Évidemment, elle conseille à tous d’exercer son droit de vote le 1er octobre prochain. De plus, elle invite les jeunes à s’informer sur les idées en consultant les sites web des différentes associations, en suivant les candidats de son comté sur Facebook et, pourquoi pas, en devenant membre d’un parti ou un militant.

« Il y a des milliers de personnes qui travaillent à la grandeur du Québec pour la démocratie. […] Vous seriez accueillis à bras ouverts! », de lancer la députée péquiste, en soulevant que le meilleur moment pour s’impliquer est justement pendant une campagne électorale. « Je vous donne le défi d’aller voir c’est quoi le militantisme et vous allez voir. Si vous avez la piqure, c’est dur de vous en sortir! Il y a de la place pour nous et il faut la prendre », a-t-elle conclu, en encourageant la quarantaine d’auditeurs présents à la contacter au besoin.
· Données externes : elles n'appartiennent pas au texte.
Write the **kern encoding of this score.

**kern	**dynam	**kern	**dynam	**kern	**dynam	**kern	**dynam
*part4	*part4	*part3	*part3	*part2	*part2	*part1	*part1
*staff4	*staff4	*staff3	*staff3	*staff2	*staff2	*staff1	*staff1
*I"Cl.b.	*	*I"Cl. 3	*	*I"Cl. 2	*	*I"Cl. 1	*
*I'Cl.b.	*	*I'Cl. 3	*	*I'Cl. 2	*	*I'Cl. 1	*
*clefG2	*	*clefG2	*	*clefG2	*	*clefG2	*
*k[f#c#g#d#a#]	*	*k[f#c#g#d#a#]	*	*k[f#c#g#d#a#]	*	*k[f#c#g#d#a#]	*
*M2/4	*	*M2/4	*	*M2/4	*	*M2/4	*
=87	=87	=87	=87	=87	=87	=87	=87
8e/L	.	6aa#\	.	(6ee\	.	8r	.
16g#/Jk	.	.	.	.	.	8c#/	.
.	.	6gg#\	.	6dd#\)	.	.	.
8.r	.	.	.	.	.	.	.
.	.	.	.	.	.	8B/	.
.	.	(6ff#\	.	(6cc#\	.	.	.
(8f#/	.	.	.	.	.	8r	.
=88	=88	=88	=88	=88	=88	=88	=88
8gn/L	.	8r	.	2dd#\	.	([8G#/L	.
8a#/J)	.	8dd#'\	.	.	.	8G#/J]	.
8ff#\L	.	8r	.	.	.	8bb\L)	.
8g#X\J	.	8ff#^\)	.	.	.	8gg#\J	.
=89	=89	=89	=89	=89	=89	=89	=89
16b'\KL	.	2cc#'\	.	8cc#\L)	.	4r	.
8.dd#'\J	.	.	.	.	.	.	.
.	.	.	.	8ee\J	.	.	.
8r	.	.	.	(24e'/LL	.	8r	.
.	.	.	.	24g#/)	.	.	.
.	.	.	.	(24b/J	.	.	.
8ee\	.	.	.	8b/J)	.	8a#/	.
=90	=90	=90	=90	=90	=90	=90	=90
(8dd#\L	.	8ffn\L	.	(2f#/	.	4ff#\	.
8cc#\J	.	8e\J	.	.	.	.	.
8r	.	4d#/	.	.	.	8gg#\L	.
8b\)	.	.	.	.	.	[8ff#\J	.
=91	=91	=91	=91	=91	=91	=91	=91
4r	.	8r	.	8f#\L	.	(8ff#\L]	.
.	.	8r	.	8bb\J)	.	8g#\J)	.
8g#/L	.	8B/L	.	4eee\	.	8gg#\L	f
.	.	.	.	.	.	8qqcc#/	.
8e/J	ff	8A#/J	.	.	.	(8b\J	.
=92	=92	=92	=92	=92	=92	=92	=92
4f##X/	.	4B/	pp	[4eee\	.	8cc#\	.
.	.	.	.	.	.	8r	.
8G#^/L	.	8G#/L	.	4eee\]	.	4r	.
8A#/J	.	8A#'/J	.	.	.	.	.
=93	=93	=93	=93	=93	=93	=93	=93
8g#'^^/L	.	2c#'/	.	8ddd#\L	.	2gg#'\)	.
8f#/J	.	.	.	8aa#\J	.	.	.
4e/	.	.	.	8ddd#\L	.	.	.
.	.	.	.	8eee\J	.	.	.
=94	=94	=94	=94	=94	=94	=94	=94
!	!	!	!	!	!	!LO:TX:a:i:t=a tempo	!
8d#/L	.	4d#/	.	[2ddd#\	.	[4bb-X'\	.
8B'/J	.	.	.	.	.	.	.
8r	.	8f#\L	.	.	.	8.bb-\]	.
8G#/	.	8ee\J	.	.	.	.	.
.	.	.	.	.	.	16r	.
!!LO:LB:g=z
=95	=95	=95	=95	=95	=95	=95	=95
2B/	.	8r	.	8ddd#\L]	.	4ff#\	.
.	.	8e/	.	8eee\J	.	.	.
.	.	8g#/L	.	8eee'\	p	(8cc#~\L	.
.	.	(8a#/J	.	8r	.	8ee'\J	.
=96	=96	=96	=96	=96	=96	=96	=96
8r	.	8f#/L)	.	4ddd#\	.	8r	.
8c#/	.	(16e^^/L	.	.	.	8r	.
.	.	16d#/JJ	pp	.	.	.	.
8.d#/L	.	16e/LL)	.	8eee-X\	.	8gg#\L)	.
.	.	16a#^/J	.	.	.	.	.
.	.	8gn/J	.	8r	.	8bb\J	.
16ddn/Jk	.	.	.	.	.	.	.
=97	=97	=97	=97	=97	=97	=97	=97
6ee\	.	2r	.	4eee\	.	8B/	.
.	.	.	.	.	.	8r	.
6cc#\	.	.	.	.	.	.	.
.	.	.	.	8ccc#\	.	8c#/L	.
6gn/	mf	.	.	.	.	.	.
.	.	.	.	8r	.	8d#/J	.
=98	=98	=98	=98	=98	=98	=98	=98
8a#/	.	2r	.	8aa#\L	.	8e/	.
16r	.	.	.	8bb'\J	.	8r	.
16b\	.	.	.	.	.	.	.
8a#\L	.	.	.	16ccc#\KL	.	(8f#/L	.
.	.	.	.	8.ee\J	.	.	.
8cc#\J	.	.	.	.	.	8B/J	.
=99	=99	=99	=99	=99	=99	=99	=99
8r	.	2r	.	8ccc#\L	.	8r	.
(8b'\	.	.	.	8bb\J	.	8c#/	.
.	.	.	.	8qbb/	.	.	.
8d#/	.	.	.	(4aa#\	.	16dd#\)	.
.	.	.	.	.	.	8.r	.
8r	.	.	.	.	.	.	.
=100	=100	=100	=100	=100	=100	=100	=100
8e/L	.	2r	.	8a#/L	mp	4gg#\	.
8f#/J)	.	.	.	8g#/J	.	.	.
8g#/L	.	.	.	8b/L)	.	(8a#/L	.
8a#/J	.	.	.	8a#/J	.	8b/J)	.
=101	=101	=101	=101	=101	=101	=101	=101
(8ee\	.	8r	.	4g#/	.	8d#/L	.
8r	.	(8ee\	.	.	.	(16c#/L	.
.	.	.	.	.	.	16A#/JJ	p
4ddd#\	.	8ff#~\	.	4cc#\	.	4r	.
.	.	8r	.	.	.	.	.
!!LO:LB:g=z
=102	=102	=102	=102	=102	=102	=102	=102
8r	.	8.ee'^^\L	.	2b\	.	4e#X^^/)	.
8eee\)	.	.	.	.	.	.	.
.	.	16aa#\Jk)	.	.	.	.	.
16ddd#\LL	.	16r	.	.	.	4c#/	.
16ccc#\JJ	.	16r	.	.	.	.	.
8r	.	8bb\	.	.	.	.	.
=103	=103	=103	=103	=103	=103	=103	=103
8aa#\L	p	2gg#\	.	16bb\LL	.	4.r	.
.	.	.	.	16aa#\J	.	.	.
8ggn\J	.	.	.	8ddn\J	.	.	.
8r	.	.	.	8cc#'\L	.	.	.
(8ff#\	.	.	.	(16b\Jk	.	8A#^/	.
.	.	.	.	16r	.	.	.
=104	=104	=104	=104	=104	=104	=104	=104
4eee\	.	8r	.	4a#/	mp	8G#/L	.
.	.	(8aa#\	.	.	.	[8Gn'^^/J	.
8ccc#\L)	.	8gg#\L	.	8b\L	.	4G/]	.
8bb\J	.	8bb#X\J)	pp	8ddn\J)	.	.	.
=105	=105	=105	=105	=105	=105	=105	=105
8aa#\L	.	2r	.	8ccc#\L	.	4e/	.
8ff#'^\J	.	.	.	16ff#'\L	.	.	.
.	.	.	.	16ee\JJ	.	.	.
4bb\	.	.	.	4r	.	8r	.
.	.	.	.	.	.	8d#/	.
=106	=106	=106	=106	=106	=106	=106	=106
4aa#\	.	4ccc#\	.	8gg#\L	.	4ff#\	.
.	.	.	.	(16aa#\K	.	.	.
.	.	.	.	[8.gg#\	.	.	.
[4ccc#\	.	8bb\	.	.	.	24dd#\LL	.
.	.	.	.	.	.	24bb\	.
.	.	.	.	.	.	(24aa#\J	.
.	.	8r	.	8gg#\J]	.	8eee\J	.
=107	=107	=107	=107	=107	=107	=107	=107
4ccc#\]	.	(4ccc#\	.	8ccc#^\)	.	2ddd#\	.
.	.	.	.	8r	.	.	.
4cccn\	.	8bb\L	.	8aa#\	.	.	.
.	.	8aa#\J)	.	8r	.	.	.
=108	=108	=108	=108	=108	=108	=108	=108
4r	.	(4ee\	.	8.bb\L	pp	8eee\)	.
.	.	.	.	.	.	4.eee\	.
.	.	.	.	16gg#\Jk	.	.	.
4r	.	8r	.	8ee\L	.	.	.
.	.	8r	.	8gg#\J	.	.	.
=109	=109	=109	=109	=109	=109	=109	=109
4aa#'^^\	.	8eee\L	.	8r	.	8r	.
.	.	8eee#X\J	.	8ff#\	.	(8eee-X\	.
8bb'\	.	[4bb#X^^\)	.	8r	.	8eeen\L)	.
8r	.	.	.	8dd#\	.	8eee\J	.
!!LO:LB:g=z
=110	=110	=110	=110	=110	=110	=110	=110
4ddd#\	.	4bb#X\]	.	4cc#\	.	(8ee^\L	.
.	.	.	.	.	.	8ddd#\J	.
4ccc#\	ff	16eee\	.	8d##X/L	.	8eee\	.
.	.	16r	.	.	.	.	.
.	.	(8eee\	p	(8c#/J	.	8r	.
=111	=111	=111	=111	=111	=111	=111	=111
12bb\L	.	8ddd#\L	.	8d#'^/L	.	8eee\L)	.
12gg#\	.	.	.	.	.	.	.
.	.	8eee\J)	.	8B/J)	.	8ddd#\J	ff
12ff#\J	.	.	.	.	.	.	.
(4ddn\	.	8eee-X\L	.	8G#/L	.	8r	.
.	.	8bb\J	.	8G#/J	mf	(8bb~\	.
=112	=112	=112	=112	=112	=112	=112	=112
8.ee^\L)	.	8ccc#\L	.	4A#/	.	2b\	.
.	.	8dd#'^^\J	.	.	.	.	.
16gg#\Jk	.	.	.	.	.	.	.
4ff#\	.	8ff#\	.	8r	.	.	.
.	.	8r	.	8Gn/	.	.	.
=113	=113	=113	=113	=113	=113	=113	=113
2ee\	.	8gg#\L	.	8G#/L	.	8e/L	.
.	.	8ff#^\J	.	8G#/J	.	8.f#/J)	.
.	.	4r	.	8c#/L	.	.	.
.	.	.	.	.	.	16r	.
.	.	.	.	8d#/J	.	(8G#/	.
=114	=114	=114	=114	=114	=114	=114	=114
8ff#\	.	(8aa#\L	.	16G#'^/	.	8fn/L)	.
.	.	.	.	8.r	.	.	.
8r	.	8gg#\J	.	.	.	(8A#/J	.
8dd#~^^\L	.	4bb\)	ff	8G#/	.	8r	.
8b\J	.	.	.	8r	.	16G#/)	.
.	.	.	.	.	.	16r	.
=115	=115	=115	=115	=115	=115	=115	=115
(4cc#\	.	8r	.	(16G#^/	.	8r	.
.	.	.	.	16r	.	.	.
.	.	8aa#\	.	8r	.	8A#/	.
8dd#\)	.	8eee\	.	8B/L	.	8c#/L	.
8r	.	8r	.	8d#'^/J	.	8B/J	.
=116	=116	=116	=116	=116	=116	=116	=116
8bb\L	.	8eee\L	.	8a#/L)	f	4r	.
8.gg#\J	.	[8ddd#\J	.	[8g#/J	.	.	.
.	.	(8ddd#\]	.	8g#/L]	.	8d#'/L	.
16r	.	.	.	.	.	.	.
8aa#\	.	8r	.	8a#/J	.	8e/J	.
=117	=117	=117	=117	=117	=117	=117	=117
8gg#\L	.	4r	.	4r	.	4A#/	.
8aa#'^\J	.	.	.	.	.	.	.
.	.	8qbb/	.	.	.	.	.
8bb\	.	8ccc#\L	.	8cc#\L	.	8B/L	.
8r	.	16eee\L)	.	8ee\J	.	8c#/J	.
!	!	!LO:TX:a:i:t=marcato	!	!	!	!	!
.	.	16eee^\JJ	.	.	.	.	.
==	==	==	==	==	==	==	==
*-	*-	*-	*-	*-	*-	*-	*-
Notons que depuis le mois de janvier, et ce, jusqu’en mai, Catherine Fournier aura visité les jeunes de près d’une quarantaine d’institutions scolaires. À Sainte-Marie, la conférencière était l’invitée de l’enseignant en sociologie Patrick-Antoine Nlep.

« L’implication politique est un sujet d’actualité. C’est une femme à peu près de la génération de mes étudiants qui a un engagement citoyen. Je trouve qu’elle est un très bon modèle pour eux », a-t-il commenté.